If you installed via Homebrew, you have multiple update options:



```bash

# Update Docker image only (shows reminder about CLI)

rustyolo update



# Update just the Docker image

rustyolo update --image



# Update the CLI binary (must use Homebrew)

brew upgrade rustyolo

```



**Note:** The `rustyolo update` command only updates the Docker image for Homebrew installations, as Homebrew manages the CLI binary separately.

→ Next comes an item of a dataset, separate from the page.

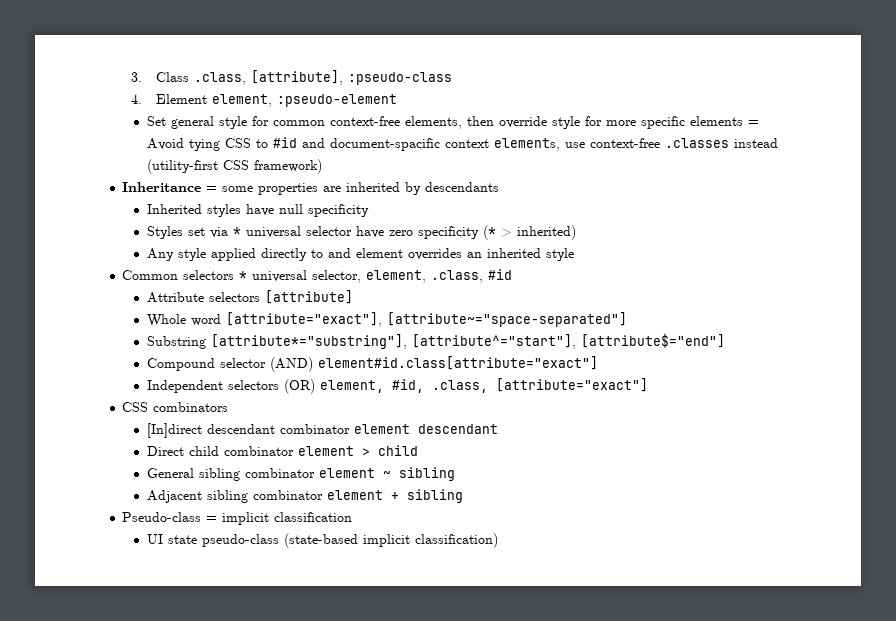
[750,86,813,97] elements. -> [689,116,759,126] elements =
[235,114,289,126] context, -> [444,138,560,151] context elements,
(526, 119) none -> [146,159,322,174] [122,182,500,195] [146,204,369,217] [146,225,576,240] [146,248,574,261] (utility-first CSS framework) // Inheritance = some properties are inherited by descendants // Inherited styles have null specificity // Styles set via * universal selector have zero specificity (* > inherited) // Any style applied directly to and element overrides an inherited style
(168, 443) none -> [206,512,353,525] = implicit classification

You'll see a reminder to run `brew upgrade rustyolo` for the CLI.



### Manual Installation



If you built from source, use the built-in update commands:



```bash

# Update the binary

rustyolo update --binary



# Update the Docker image

rustyolo update --image



# Update both

rustyolo update

```



The tool automatically checks for updates on startup and notifies you when a new version is available.



## All CLI Options



```

A secure, firewalled Docker wrapper for AI agents.



Usage: rustyolo [OPTIONS] [AGENT] [AGENT_ARGS]...

       rustyolo update [OPTIONS]



Subcommands:

  update    Update rustyolo components (binary and/or Docker image)



Arguments:

  [AGENT]

          The agent to run (e.g., 'claude')

          [default: claude]



  [AGENT_ARGS]...

          Arguments to pass directly to the agent (e.g., --help or -p "prompt")



Options:

  -v, --volume 

          Additional volumes to mount (e.g., -v ~/.ssh:/home/agent/.ssh:ro)



  -e, --env 

          Environment variables to pass (e.g., -e MY_VAR=value)



  --allow-domains 

          Space-separated list of domains to allow outbound traffic to.

          All other traffic (except DNS) will be blocked.

          Example: --allow-domains "github.com pypi.org npmjs.com"

          Note: Anthropic domains are automatically added when using Claude.

          [env: TRUSTED_DOMAINS=]



  --auth-home 

          Mount a persistent auth directory. Maps your local dir

          to '/home/agent/.config/rustyolo' in the container.

          Recommended: ~/.config/rustyolo



  --image 

          The Docker image to use

          [default: llm-rustyolo:latest]



  --skip-version-check

          Skip automatic version check on startup



  -h, --help

          Print help



  -V, --version

          Print version

```



## Documentation



- [docs/guides/installation.md](./docs/guides/installation.md) - Detailed installation instructions

- [docs/guides/configuration.md](./docs/guides/configuration.md) - Configuration file guide

- [CLAUDE.md](./CLAUDE.md) - Complete documentation on how it works, security considerations, and advanced usage

- [docs/security/security-policy.md](./docs/security/security-policy.md) - Secret scanning and security protection setup

- [docs/security/seccomp.md](./docs/security/seccomp.md) - Seccomp profiles and syscall filtering

- [docs/](./docs/) - Full documentation index



## Security



This repository implements multiple layers of secret detection to prevent accidentally committing sensitive information:



- **Pre-commit Hooks** - Gitleaks, detect-secrets, and more run before each commit

- **GitHub Actions** - Automated secret scanning on every push and PR

- **git-secrets** - Additional local protection with custom patterns



See [docs/security/security-policy.md](./docs/security/security-policy.md) for complete setup instructions and best practices.



## License



MIT License



## Contributing



Contributions welcome! Please see [CONTRIBUTING.md](./CONTRIBUTING.md) for guidelines.